A saída, portanto, é a flexibilização da quebra de patentes, que permitiria a produção ou compra de genéricos de outros países fornecedores. Tanto para o tratamento dos brasileiros soro-positivos quanto para os programas de cooperação internacional.

Essa é então a atual demanda brasileira no setor de medicamentos na Organização Mundial do Comércio (OMC). O país reivindica a aplicação inconteste da Declaração de Doha, da OMC, assinada em 2000, e que exalta a prevalência da saúde diante de qualquer interesse comercial. "A declaração é auto-aplicável, nesse sentido, e não caberiam restrições", afirmou Alexandre.

No final de maio, a 56ª Assembléia Mundial de Saúde (OMS) decidiu que a discussão sobre acesso a medicamentos para enfermidades como Aids passa a ser um assunto de saúde pública. A proposta, elaborada pelo governo brasileiro, com adesão da África e países da América Latina e Ásia, passou por ferrenha oposição.

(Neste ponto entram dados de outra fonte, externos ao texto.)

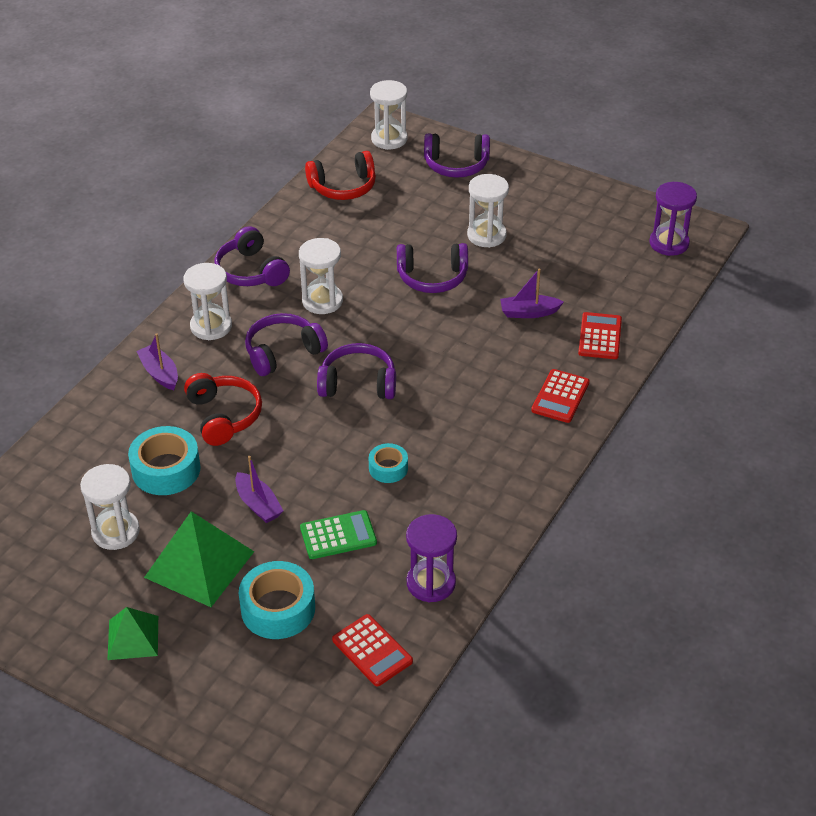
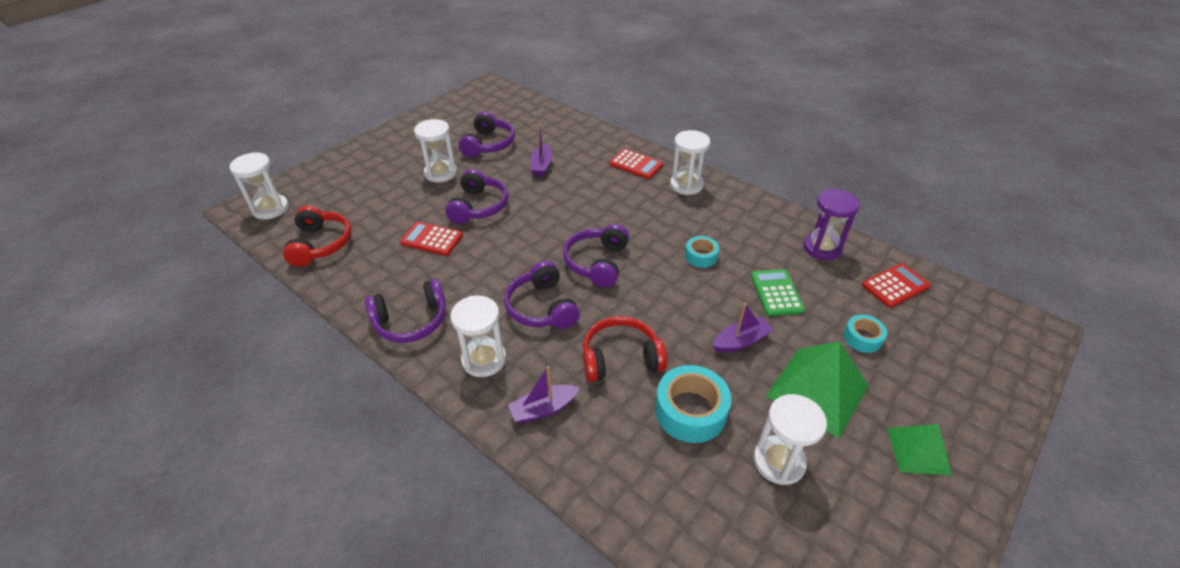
camera: 80 degrees left, 0 degrees up
(278, 609) = (862, 338): turquoise tape -> turquoise tape, size x0.57
(322, 301) = (480, 274): white hourglass -> white hourglass (686, 185)
(456, 165) = (339, 176): purple headphones -> purple headphones (488, 144)
(600, 336) = (579, 140): red calculator -> red calculator (432, 239)
(669, 243) = (494, 100): purple hourglass -> none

Representantes dos países desenvolvidos, em especial os EUA, fizeram objeções à proposta, argumentando que o assunto era de fórum comercial e propondo, inclusive, a criação de instrumentos rígidos para a defesa da propriedade intelectual.

A nova postura da OMS poderá permitir a flexibilização do Tratado Internacional de Propriedade Intelectual (Trips) para as patentes de medicamentos necessários a manutenção da saúde pública. Em setembro próximo, em Cancun (México), será decidida a regulamentação do artigo 6º da Declaração de Doha, que prevê a comercialização de genéricos entre países em desenvolvimento, mas não deixa claro como essa comercialização deve ser feita. "O Brasil sempre defendeu o direito à flexibilização do direito de fabricação de qualquer medicamento para doenças de grande impacto na saúde pública, e defende também a transferência de tecnologia da fabricação dos genéricos e a importação desses remédios por países sem capacidade interna de produção", afirmou o coordenador.

Ele explicou que o parágrafo seis contempla aqueles países que não têm capacidade de produção, e que devem ter o direito de importá-los, por que de outra forma o princípio defendido pela Declaração de Doha não será alcançado. "A declaração não é para é garantir para quem tem capacidade de produção, mas para todos. Para quem tem condições e para quem não tem", reafirmou. Alexandre esclareceu que flexibilização da lei de patente é diferente de quebra de patente, que significa não reconhecer a propriedade industrial. "Flexibilizar é temporário, tem interesse público, e eventualmente paga-se royalties, mas permite a cópia das fórmulas de combate o monopólio - o uso exclusivo da patente", disse.

Países como os Estados Unidos, Suíça e Japão, reivindicam que a Declaração de Doha, seja aplicada somente a doenças como tuberculose, malária e aids, e em países em desenvolvimento, que deveriam fornecer uma lista de doenças para as quais poderiam ser produzidos os genéricos. O coordenador argumentou que a aceitação dessa norma restringiria muito o combate a outras doenças que são sazonais ou epidêmicas.

"No Brasil, temos a asma como uma das grandes causas de internação, e também a diabetes e os crônicos renais. Excluir qualquer uma dessas doenças, assim como as degenerativas de uma forma em geral, como todos os tipos de câncer - que são altamente lucrativas para os laboratórios – inviabilizam o tratamento de milhões de pessoas", afirmou.

Todas essas questões serão decididas na reunião da OMC, em setembro, em Cancum. Antes, porém, será realizada uma reunião preparatória no Egito, provavelmente no início de agosto, para as discussões finais. Com a proximidade dessas reuniões, os ânimos se acirram. Na última semana, diversas indústrias farmacêuticas norte-americanas solicitaram ao governo de seu país, para incluir o Brasil em uma lista que está sendo preparada para ser enviada à OMC, apontando os países que seriam proibidos de importar genéricos no futuro.

"Elas temem que possamos produzir genéricos para competir com eles, quando a nossa intenção é que a flexibilização de quebra de patentes venham nos ajudar a produzir os medicamentos para combater várias doenças, entre elas a aids, e não nos impedir de avançar nos programas de cooperação. Produzindo ou comprando genéricos, já que os preços dessas indústrias são proibitivos para as nossas realidades", garantiu.